Em um mundo onde a proximidade forçada pode transformar vizinhanças em campos de batalha, é inevitável que conflitos surjam, especialmente quando as paredes que separam os lares são tão finas quanto o limite da paciência. Os dez centímetros de concreto que dividem apartamentos podem parecer barreiras intransponíveis, mas não há como prever o que se esconde além delas: a qualquer momento, o cheiro de algo queimando pode invadir a janela de alguém, fruto de uma madrugada mal dormida e de um bife esquecido no fogo por um vizinho exausto, trazendo consigo o prenúncio de um caos iminente.

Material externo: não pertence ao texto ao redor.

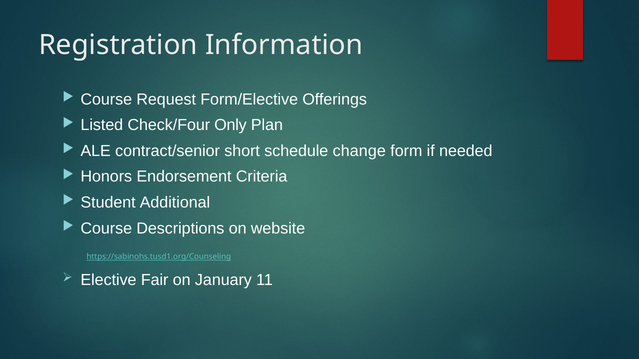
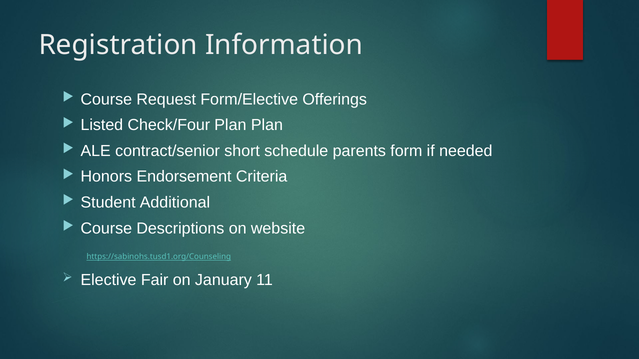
Check/Four Only: Only -> Plan
change: change -> parents
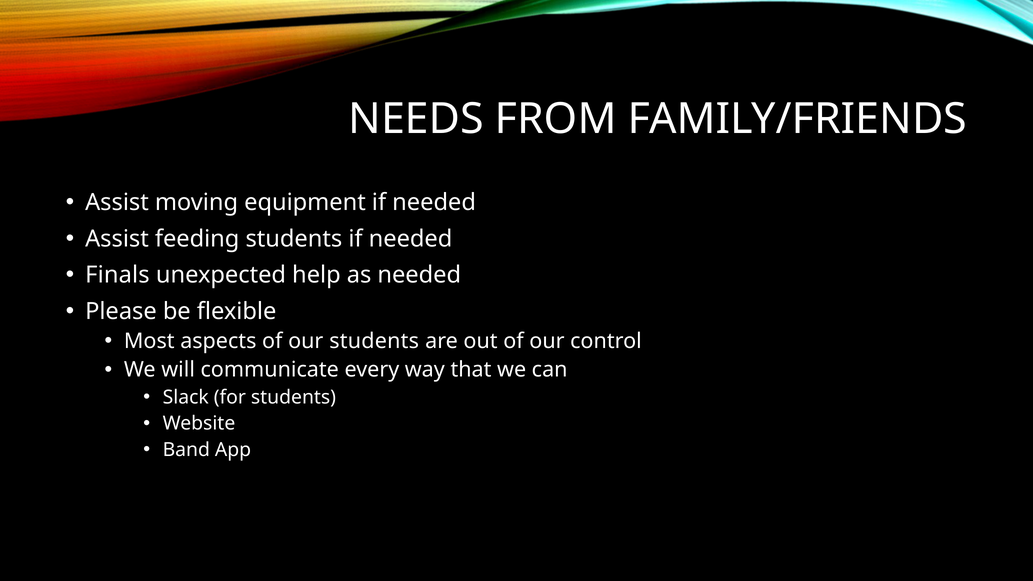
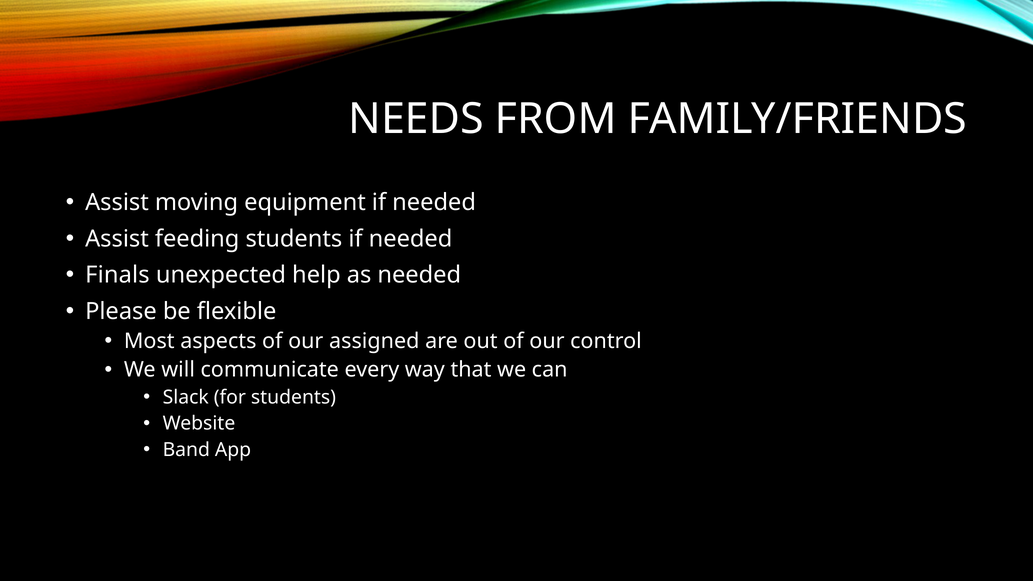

Em “Uma Parede entre Nós”, dois vizinhos de personalidades opostas passam quase todo o filme sem se encontrarem frente a frente. No entanto, essa distância física não é suficiente para evitar os entrelaçamentos do destino, que parece sempre encontrar uma forma de aproximá-los, mesmo contra a vontade deles. A diretora Patricia Font, apoiada no roteiro de Marta Sánchez, vai além do previsível ao criar uma narrativa engenhosa sobre as complexidades do amor, seja ele intenso ou modesto, distante ou na porta ao lado. O filme se desdobra como uma crônica habilidosa sobre a busca por conexões genuínas, evidenciando os desafios e as renúncias necessárias para viver uma relação, especialmente em um ambiente onde a intimidade pode ser tão próxima e, ao mesmo tempo, tão distante.
Amar é um ato que sempre demanda sacrifícios. O amor genuíno não surge de forma plena sem que os envolvidos abram mão de certezas e enfrentem os valores tidos como inquestionáveis, renunciando à própria convicção em prol da felicidade mútua, mesmo quando os sonhos compartilhados parecem destinados ao fracasso. Nesse processo de autossuperação, os parceiros, seja no papel de cônjuges ou amantes, precisam encontrar um ponto de convergência que os mantenha unidos, superando fantasias infantis sobre paixões eternas e confrontando as realidades do tempo e das expectativas, o que aumenta substancialmente as chances de alcançarem um período, por mais breve que seja, de verdadeira harmonia.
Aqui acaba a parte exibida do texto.